Deepened with pinches of saffron and smoked paprika the two essential indulgences of the dish, fennel, salt and pepper. Green peas and roasted red pepper bring a bright freshness to round out the meal. We sat around the pan eating communally, happily lit by candlelight and conversation. This instance of paella party did not result in the desired crispy bits on the bottom but personally I am happy to eat as much paella as it takes to get it just right. 



Monday, April 11, 2011

Time


A quarter of the year has already passed. The crab-apple tree outside my window is in full bloom with beautiful bursting pink blossoms serves as a reminder of fleeting time. The petals will fall like snow as the season shifts from spring to summer.  My resolution to try something new each month has progressed from starting a blog in January, fixing a lamp in February, March I took two new trips: the bus to New York and then my first Amtrak experience to Raleigh.  The trips are their own posts waiting to be written. April is still open, although only a few weeks remain. Any suggestions?

+++++

### USING THE INFORMATION
a - According to the blog text, what did the writer do in February as part of the resolution to try something new each month?
b - Carry on the blog text, picking up right after its final sentence.

(Stored dataset items)
+++++

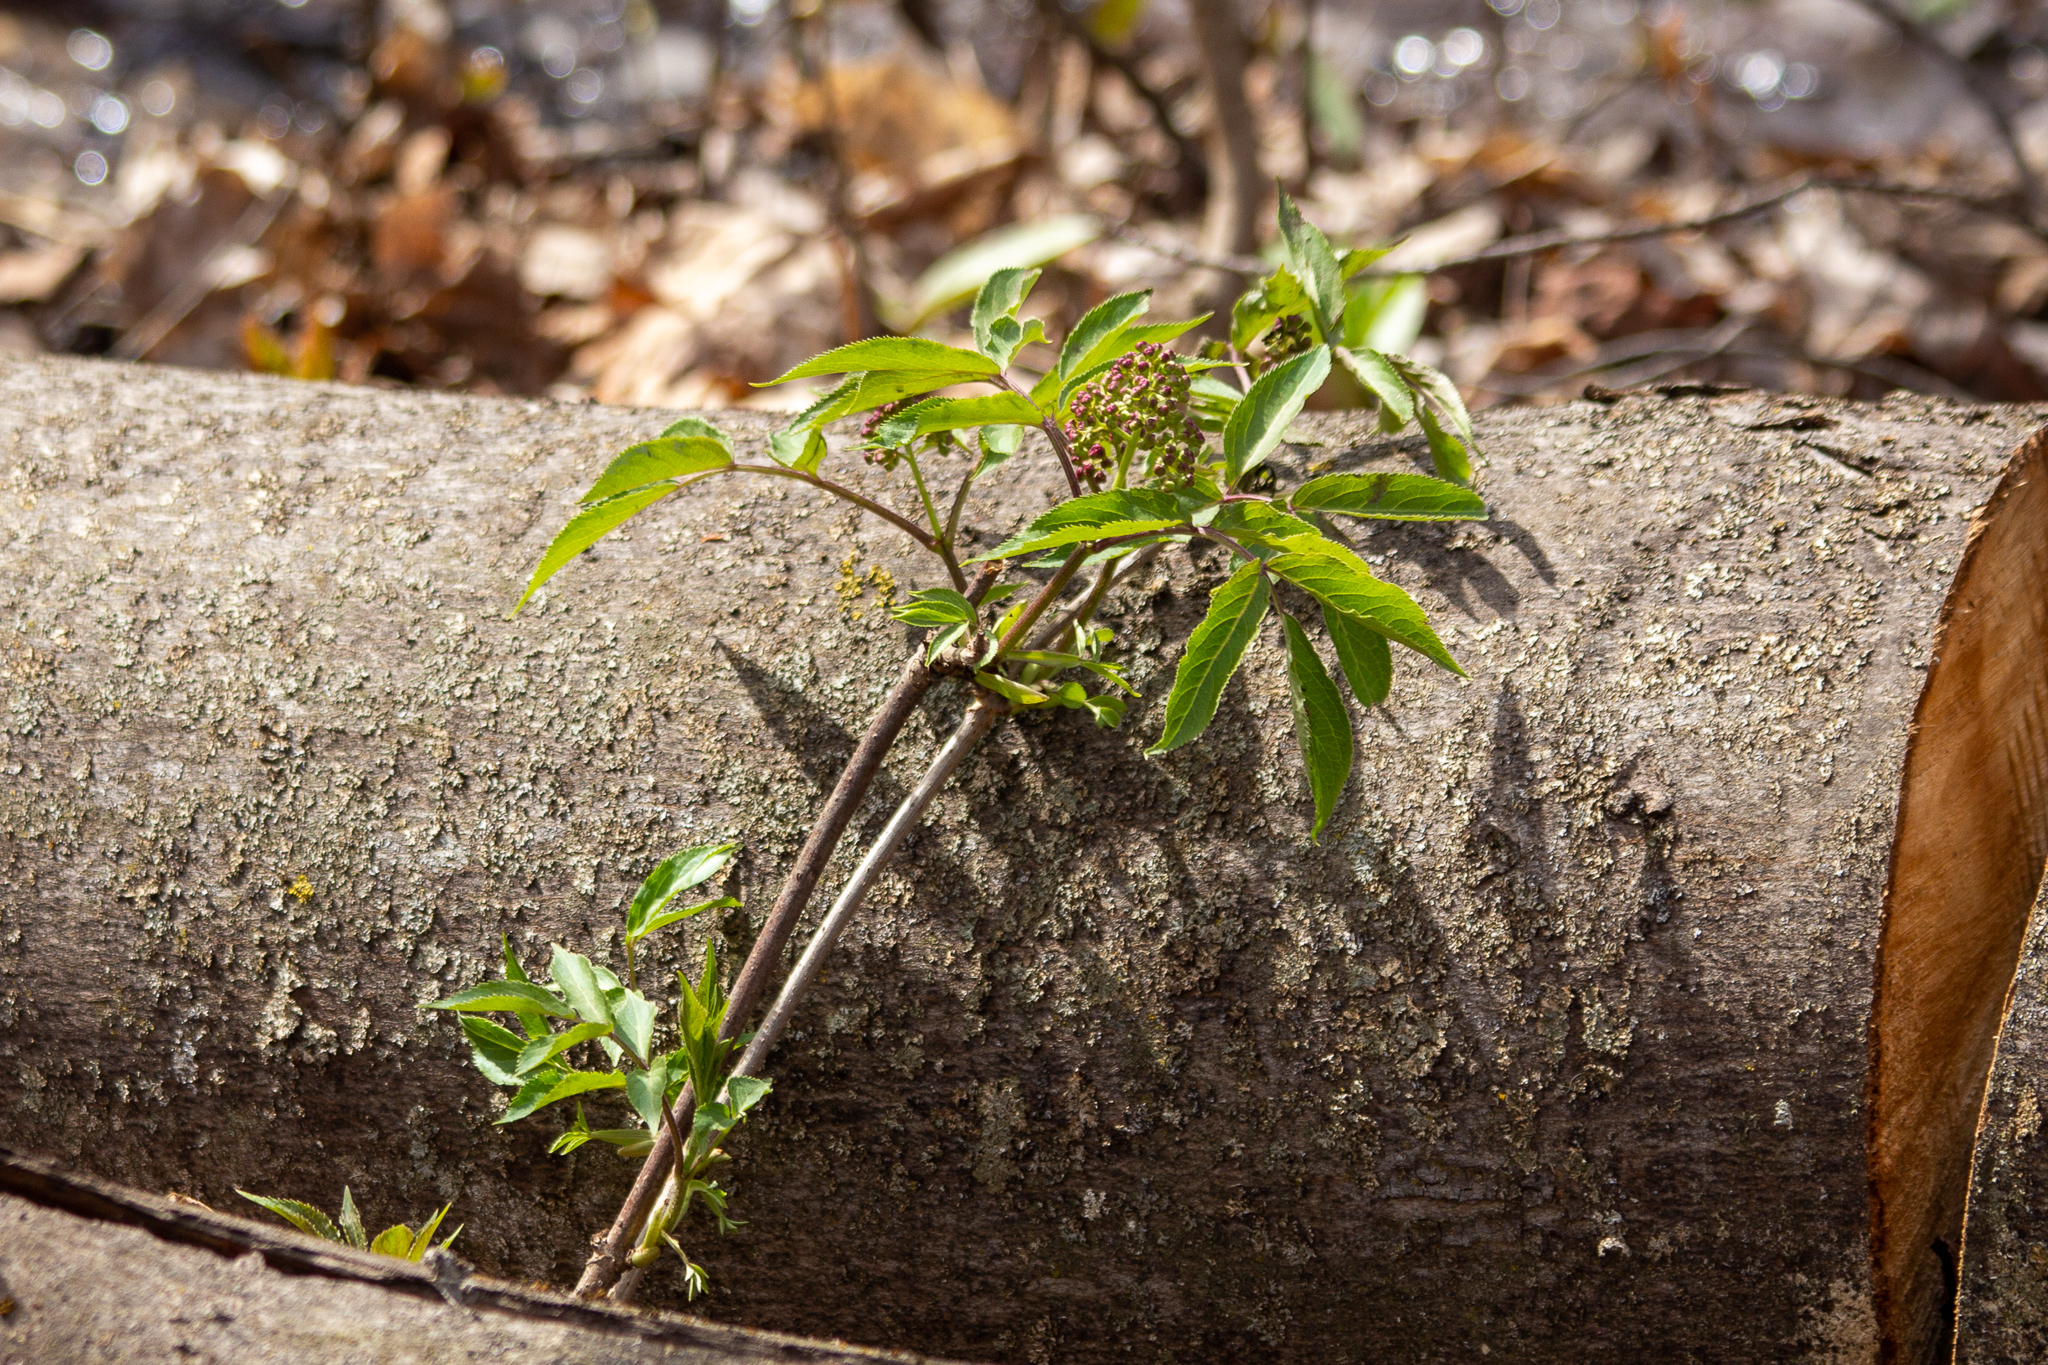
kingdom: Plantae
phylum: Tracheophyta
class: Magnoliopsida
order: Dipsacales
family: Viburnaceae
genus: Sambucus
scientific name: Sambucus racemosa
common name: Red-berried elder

+++++

### OUTPUTS IN ORDER
a - The writer fixed a lamp.

b -
City Wildlife

 One of the challenges of trying new things is that unless it is a one-time experience like visiting New York, on-going projects become one more item to juggle   in a limited amount of time. But it is a good exercise for me to try and stick with it even if I don’t write as frequently as I had set out to do. It forces me to let go (a little) of delaying until it is just right.

Meditation, walks, leisurely meals with friends, Saturday afternoon naps with Kasmir help keep me in the present.  I suppose we are all seeking a balance, searching for ways to be appreciative of the moment so as to not be carried away with anxiety for the future.


Thursday, March 31, 2011

Crepes

My intention for this blog was never a "how to" or a compilation of recipes. However, a family visit and an old pear led to the creation of this crepe video. This one is for you Aunt Joan. Plus I got to try out the video feature on my new camera, which by the way isn't easy to use and cook at the same time by yourself.

Standard crepe batter recipes can be found in a variety of places so I won't repeat one here. Most tell you to let the batter sit before cooking. it keeps in the fridge for several days. If it separates just stir it back together.


At a recent family visit we were discussing how to make crepes. The way I was taught is that you want a lightly greased pan, i.e. I only butter it for the first crepe (which usually isn't the best one) and that's enough to get you through a batch. It is also really important to swirl the pan, so you get good coverage, and pour out the excess  batter so that you get the desired thinness of a crepe. You can tell when it is time to flip, similar to pancakes, when the edges are just lightly brown or beginning to cook.  It is easier to show, hence the video, although I haven't quite mastered flipping one-handed.


 Perhaps I will learn to edit the video next time...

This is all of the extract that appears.